• [PROBLEM STATEMENT]: Each line of the data must reappear exactly in your answer, with no images included.

• [SUPPLIED MATERIAL]:
******************************

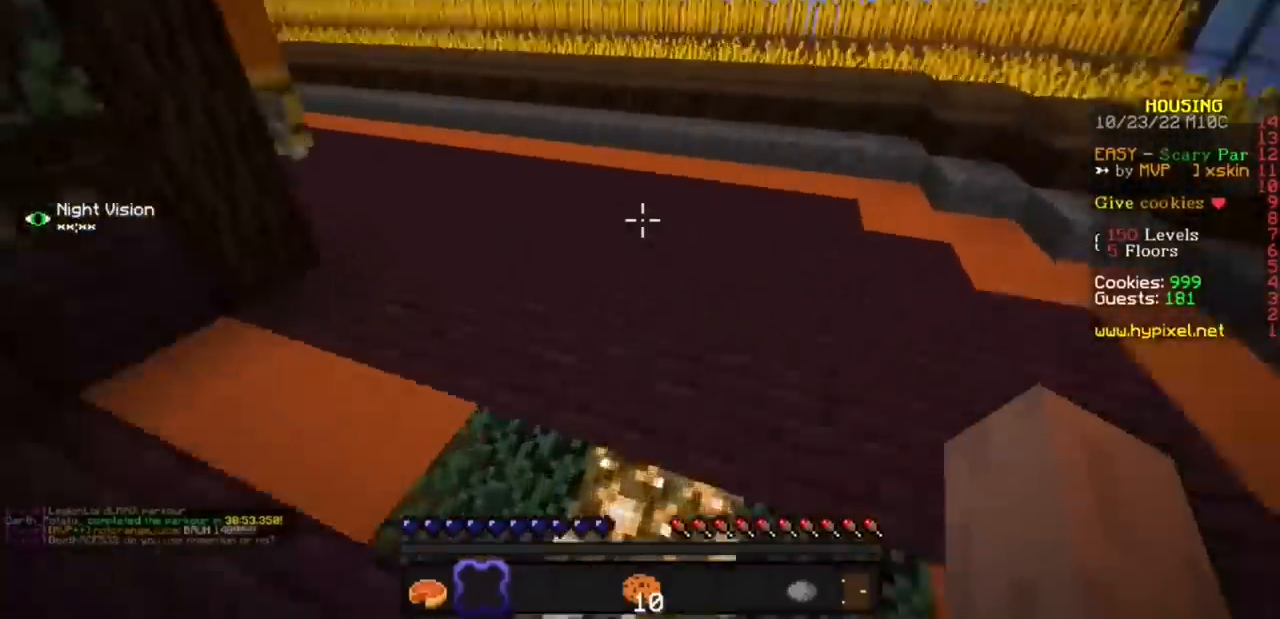
{"keys": [], "mouse": [], "events": []}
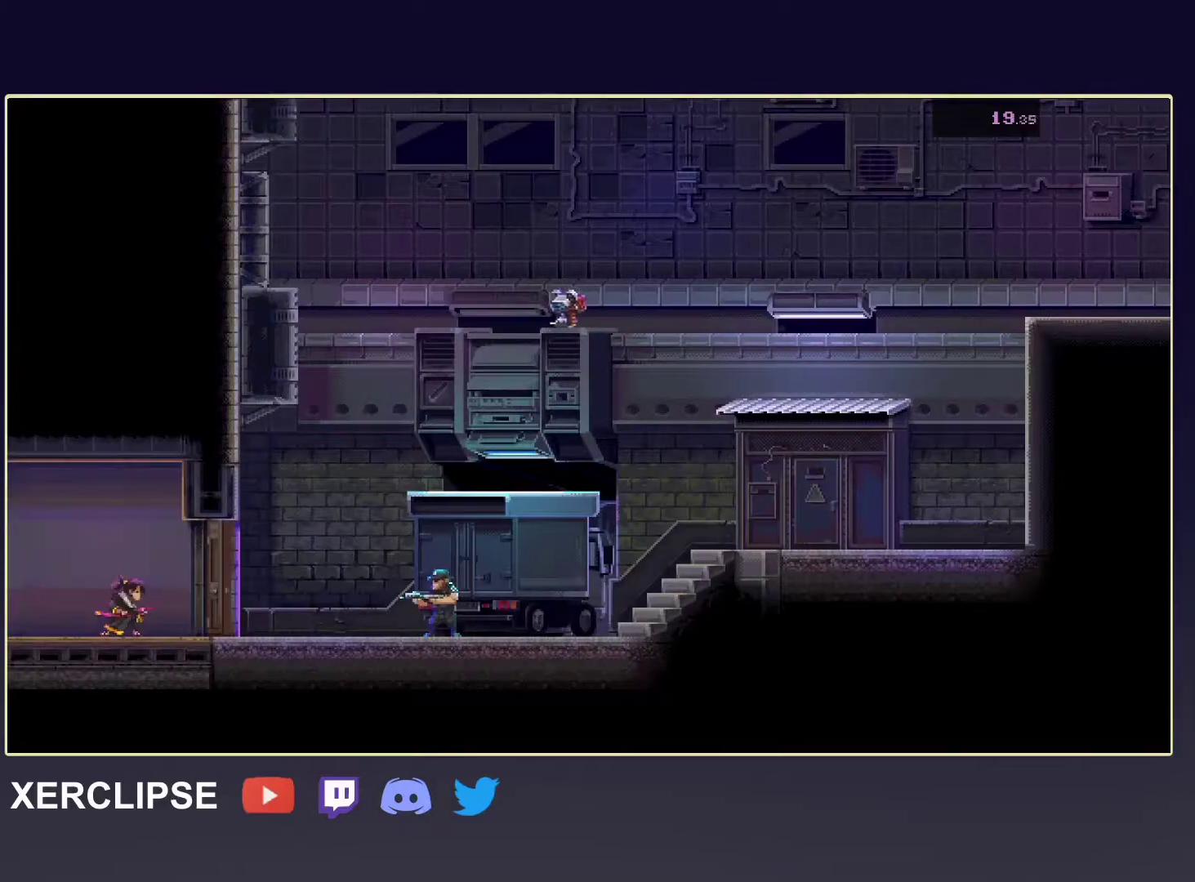
Gameplay with a controller (Xbox layout); each line is a JSON object with the inputs held at the frame after it. "events" lists button and stick changes between this image and that frame as [ms after this image, input, new state], when the widget could be followed in between. Not read: L3 R3 right_stick.
{"buttons": ["X"], "left_stick": "right", "events": [[217, "SELECT", "down"], [367, "SELECT", "up"], [450, "X", "down"]]}
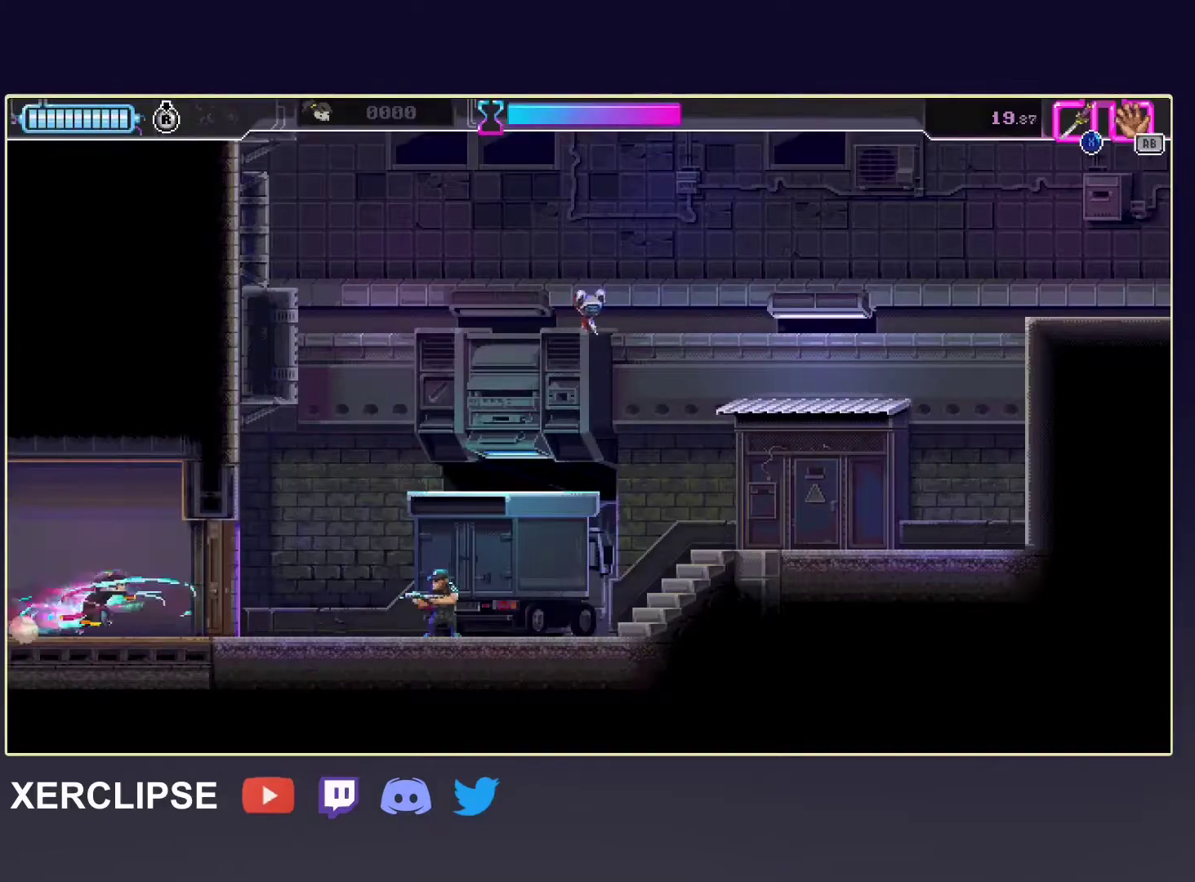
{"buttons": ["X"], "left_stick": "right", "events": [[67, "X", "up"], [150, "R2", "down"], [400, "R2", "up"], [417, "X", "down"]]}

******************************

• [SOLUTION]:
{"keys": [], "mouse": [], "events": []}
Gameplay with a controller (Xbox layout); each line is a JSON object with the inputs held at the frame after it. "events" lists button and stick changes between this image and that frame as [ms after this image, input, new state], when the widget could be followed in between. Not read: L3 R3 right_stick.
{"buttons": ["X"], "left_stick": "right", "events": [[217, "SELECT", "down"], [367, "SELECT", "up"], [450, "X", "down"]]}
{"buttons": ["X"], "left_stick": "right", "events": [[67, "X", "up"], [150, "R2", "down"], [400, "R2", "up"], [417, "X", "down"]]}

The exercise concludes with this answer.